#dob-permit-geocode

This is a set of scripts to transform the publicly available NYC DOB permits dataset into a spatial dataset by adding a point geometry to each record.

##Methodology

The source dataset is transformed with the following steps:

  • Download the source dataset as CSV from data.cityofnewyork.us (Approximately 546k rows as of 2 June 2016)

  • Approximately 19 rows from the source CSV contain strange pipe-delimited values, so sed is used to get rid of rows with pipe characters

  • Create a new PostgreSQL table from the CSV

  • Assemble a bbl column from the borough, block, and lot columns

  • Join with mappluto 16v1 on bbl, append parcel centroids to permits.

  • Join with building footprints on bin, append parcel centroids to permits. 96% of the data are matched using mappluto and buildingfootprints.

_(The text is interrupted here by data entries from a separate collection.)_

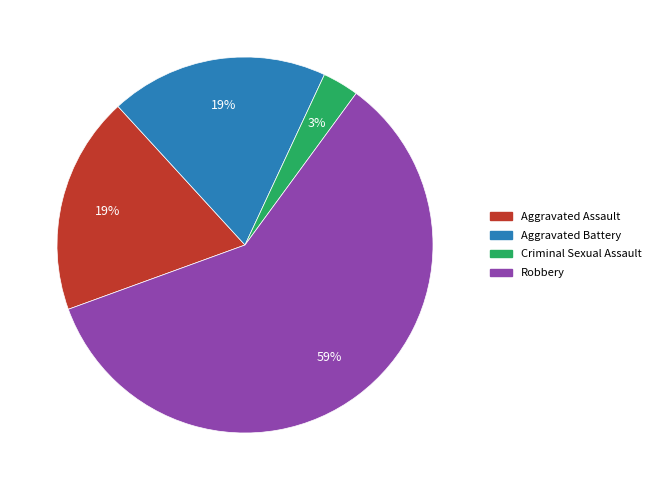

How many segments does this pie chart have?

4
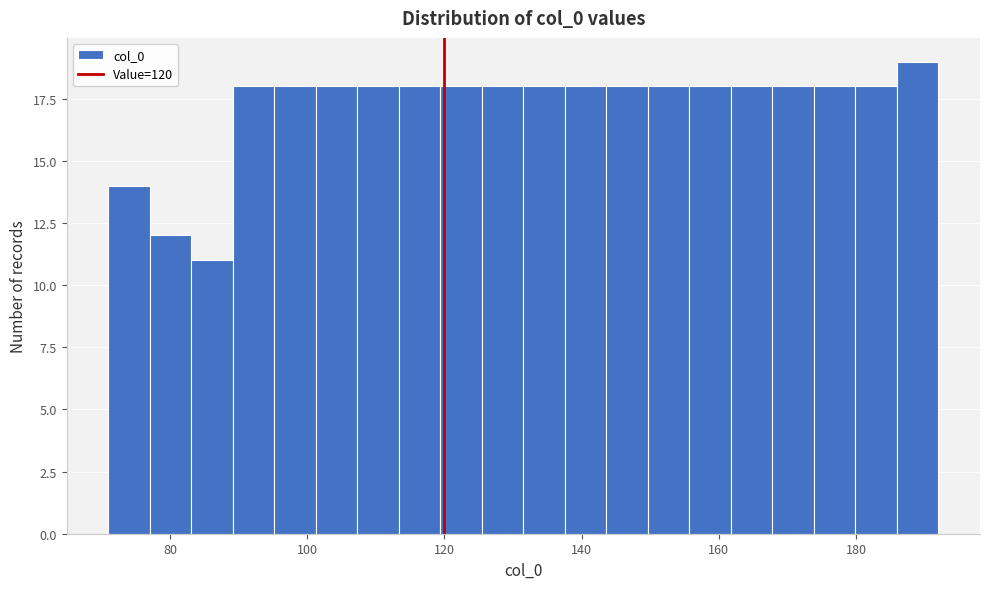

Read against the x-axis, roughly where is the centre of the tallest bar?

188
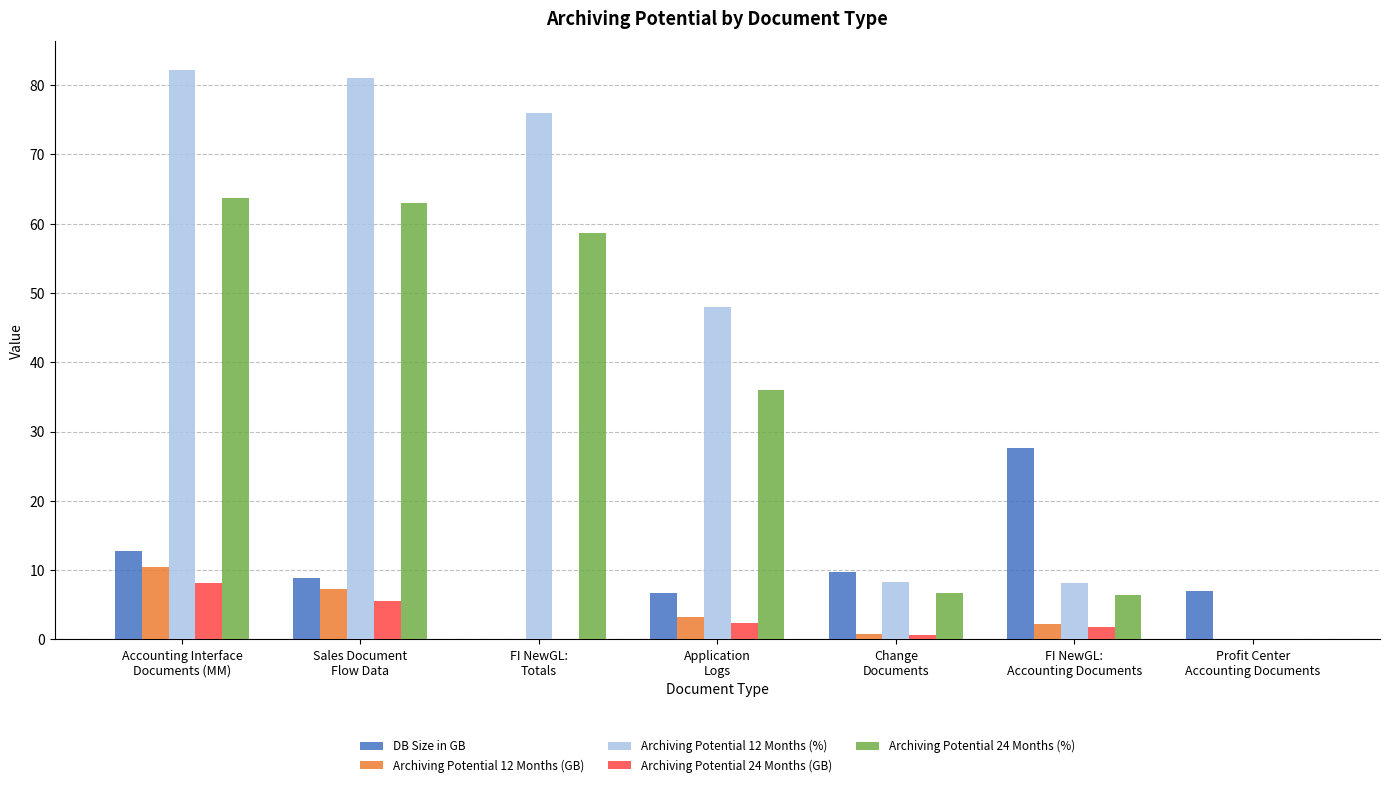

What is the highest value of the Archiving Potential 12 Months (GB) series?

10.5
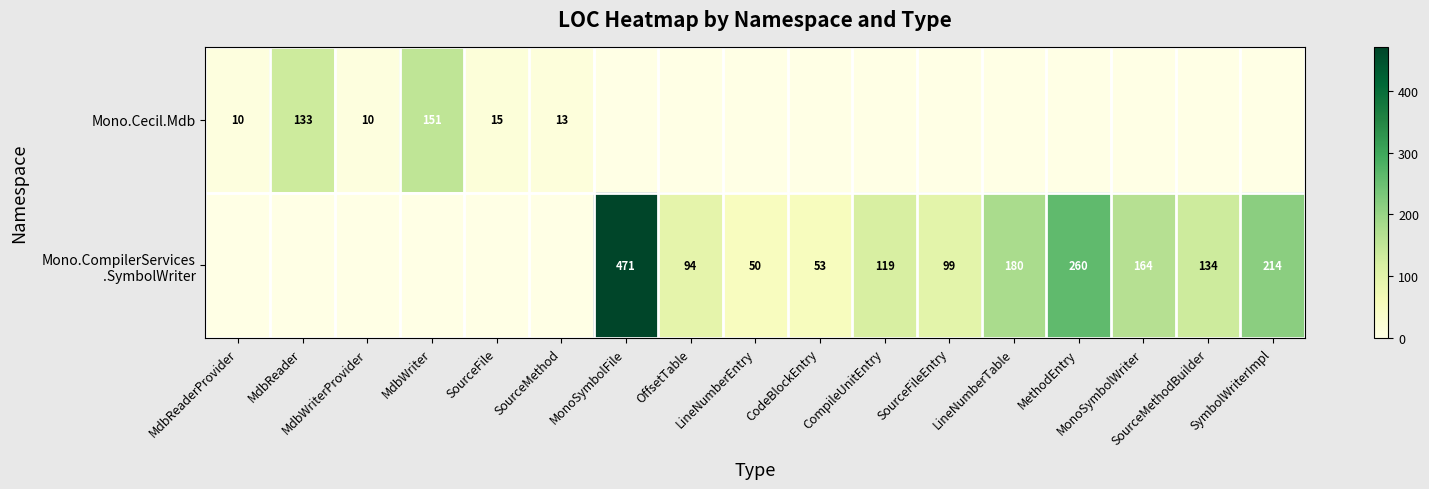

What is the spread (max minus min) of values at CompileUnitEntry?

119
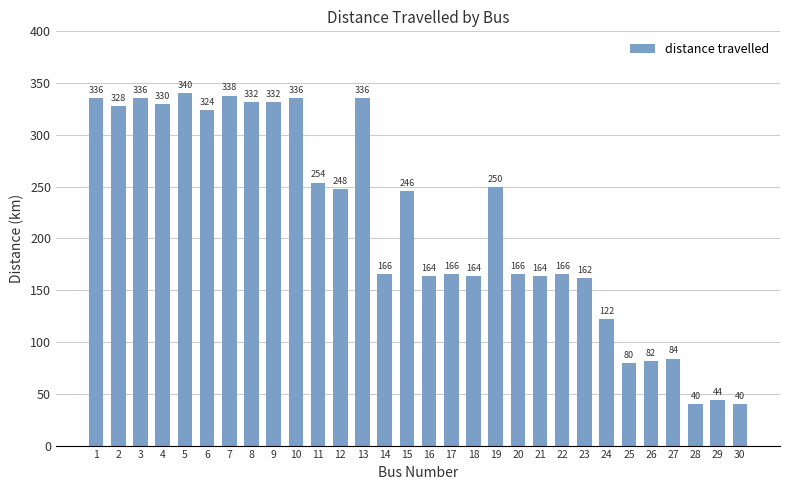

At which label does the data first exceed 246?

1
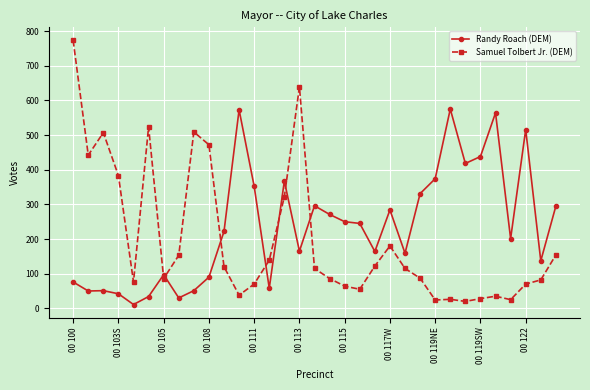

What is the maximum value shown in the chart?

773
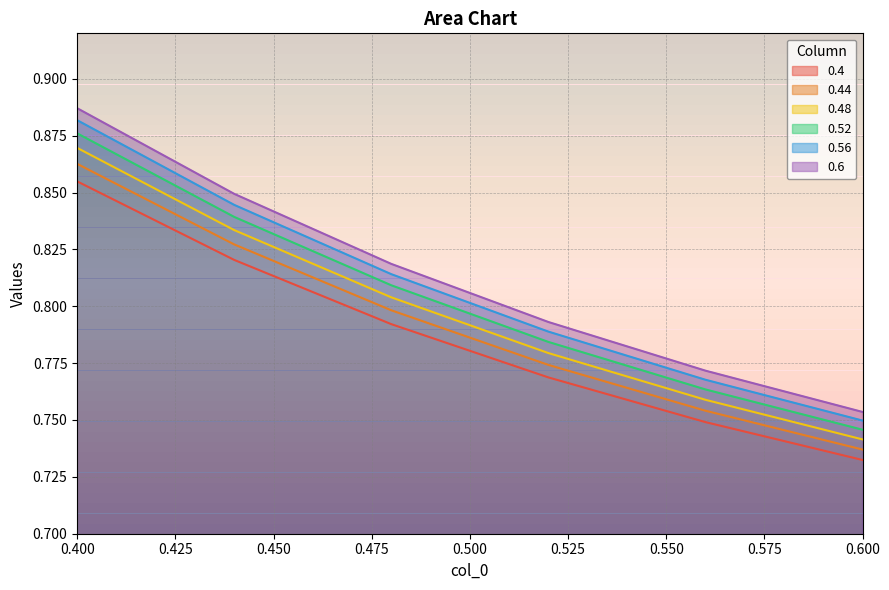

List the series in order of their overall mean, highest first.

0.6, 0.56, 0.52, 0.48, 0.44, 0.4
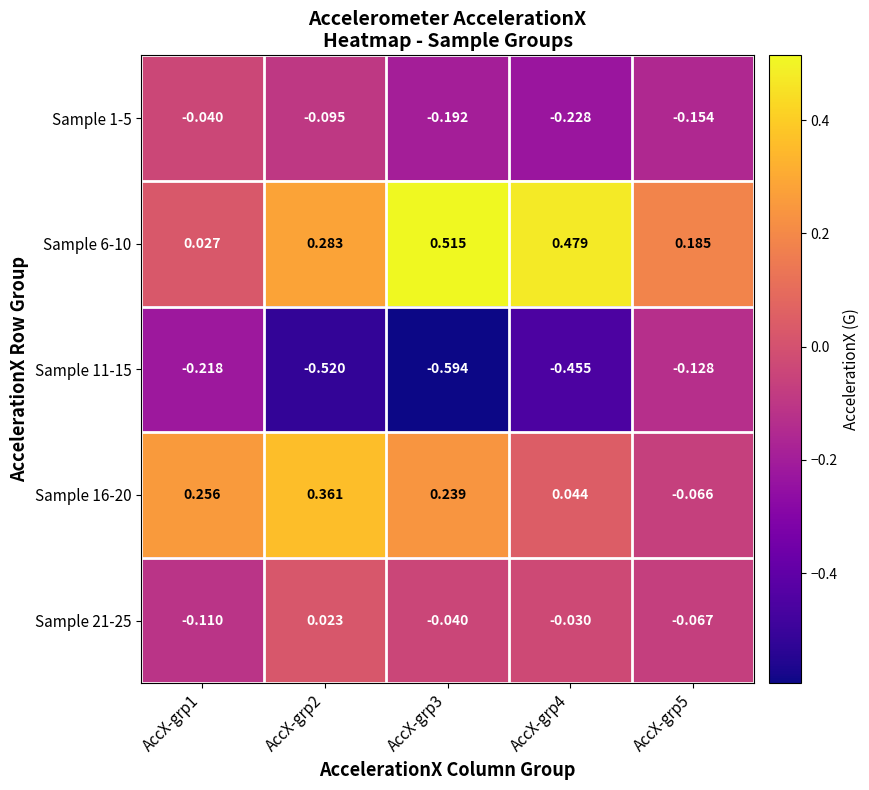

Is the value of Sample 1-5 at AccX-grp1 greater than the value of Sample 16-20 at AccX-grp2?

No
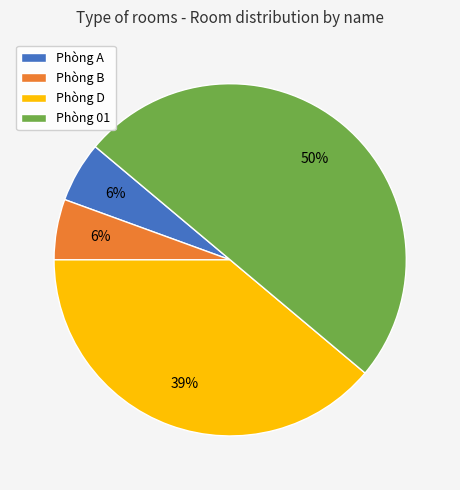

To the nearest percent, what is the average slice percentage?

25%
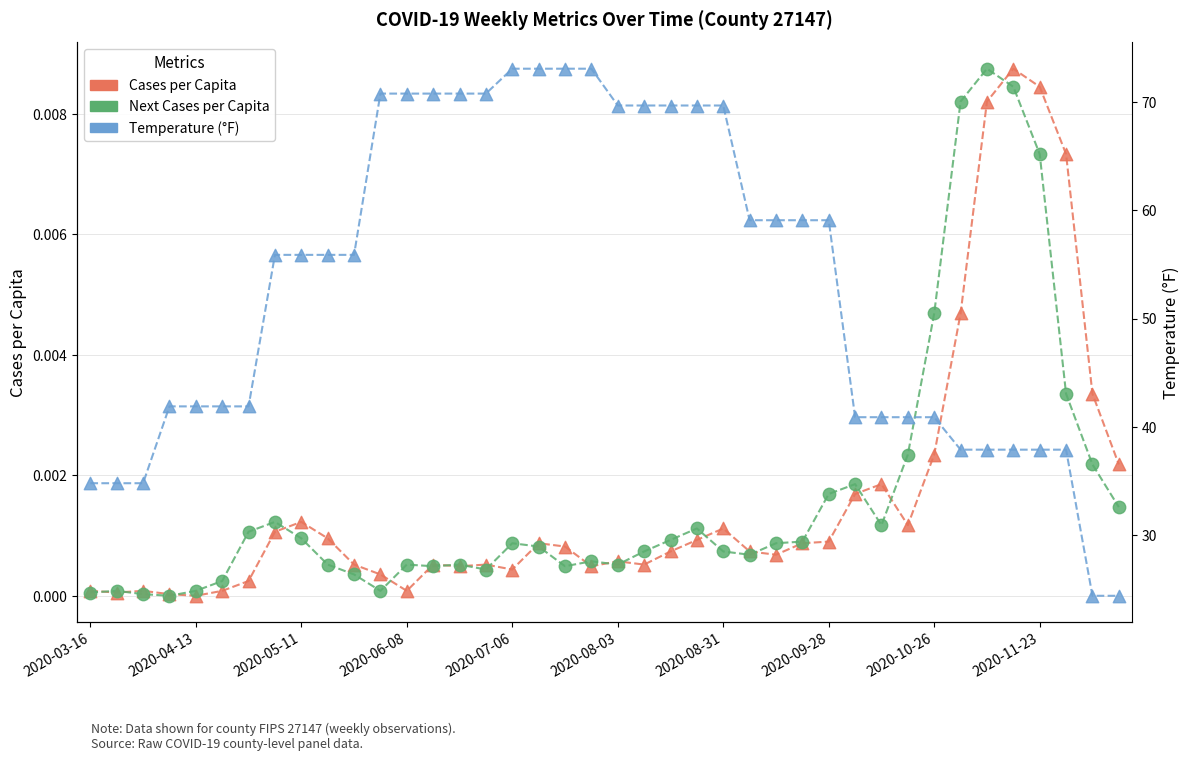

At which category is the sum across all series the highest?

17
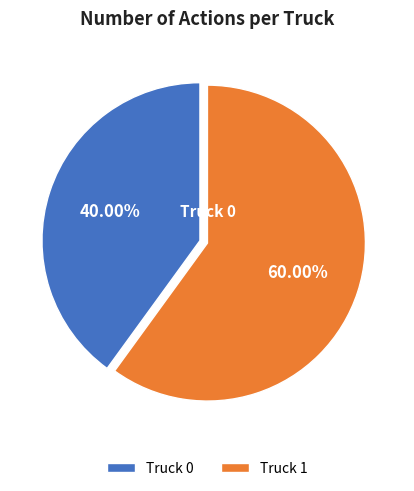

Which slice is the largest?

Truck 1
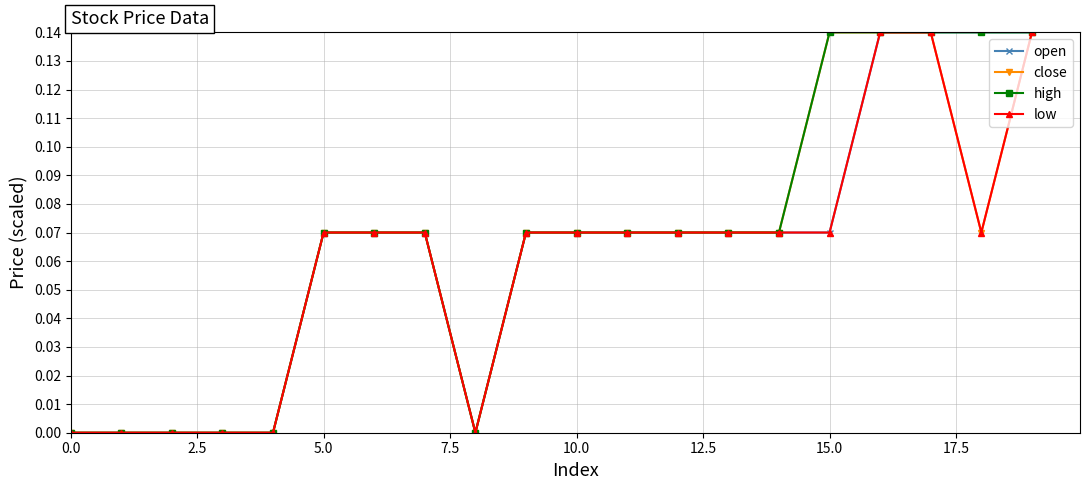

How many distinct data groups are displayed?

4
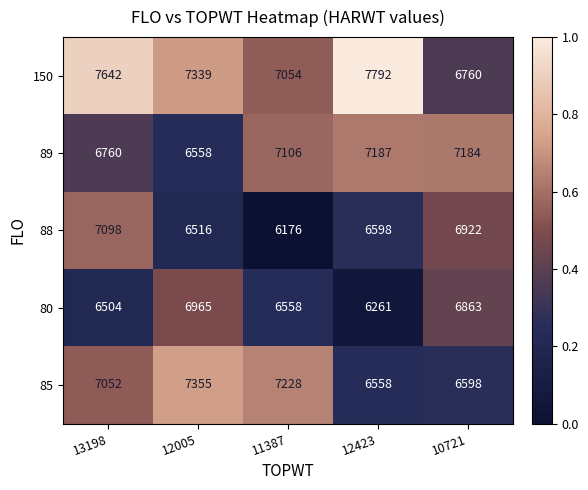

At which category does the chart reach its peak across all series?

12423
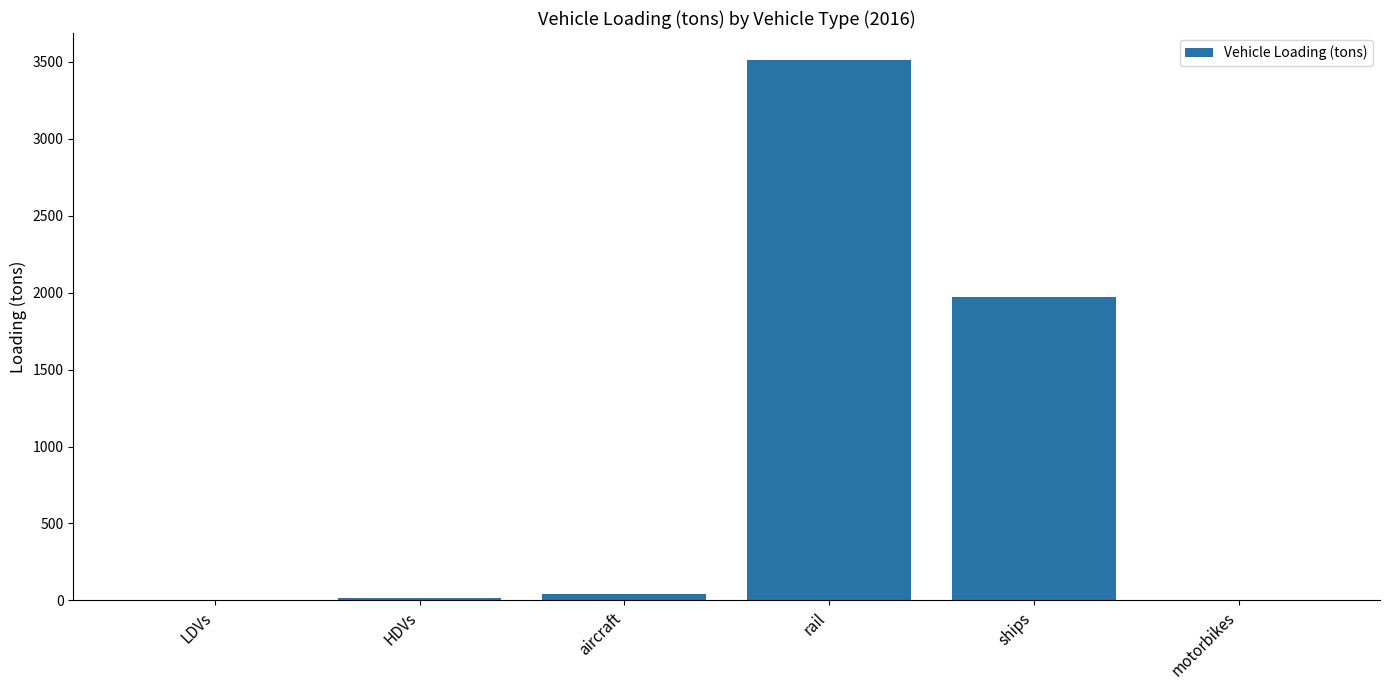

Count the number of categories in the chart.

6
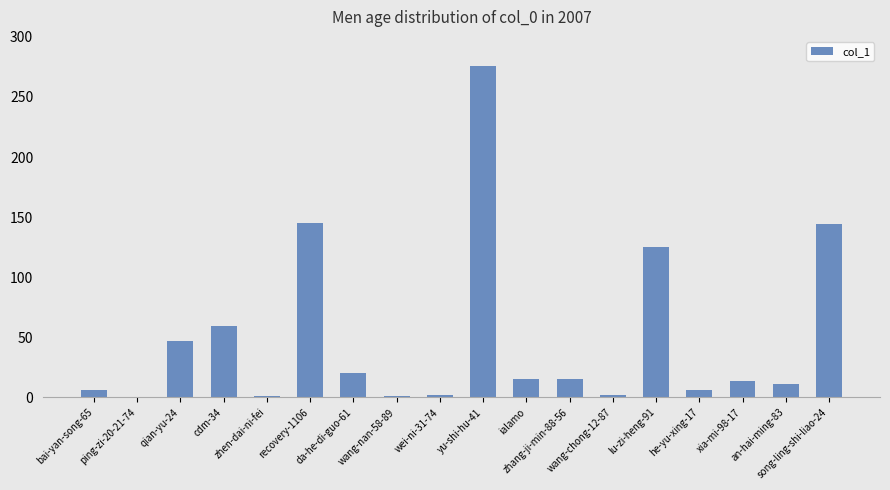

What is the ratio of the value at an-hai-ming-83 to the value at qian-yu-24?

0.2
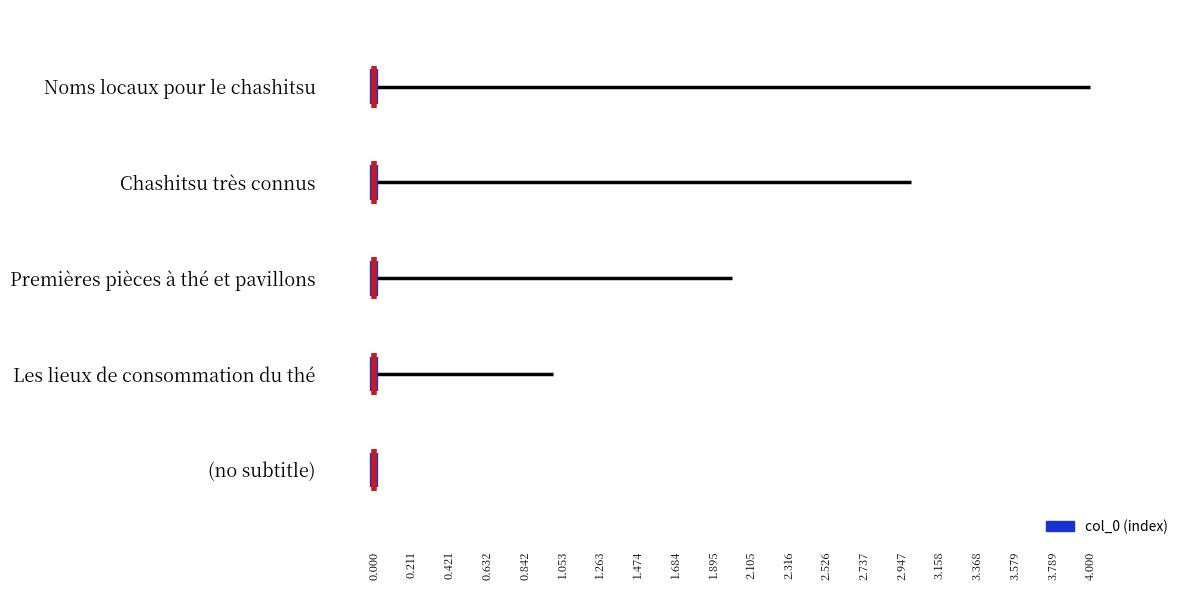

At 0.211, list the series in order from largest to smallest.

Noms locaux pour le chashitsu, Chashitsu très connus, Premières pièces à thé et pavillons, Les lieux de consommation du thé, (no subtitle)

  • Join with the geosupport lookup table (this table contains the results of running all rows that do not match mappluto or building footprints through the geoclient API. The results are logged in a table so we can join them without hitting the API every time.) 13k rows are matched using the geosupport lookup table as of 2 June 2016

  • Any rows that still do not match are run through the geoclient API, if they return lat/lon, those details are added to the geosupport lookup table

  • Join with the geosupport lookup table AGAIN to capture any new matches.

  • Drop rows that are still unmatched (~975 as of 2 June 2016) .17% of original. Not bad.

  • TODO: Create an output file of unmatched BBLs so that DOB and DCP can figure out where the discrepancies are.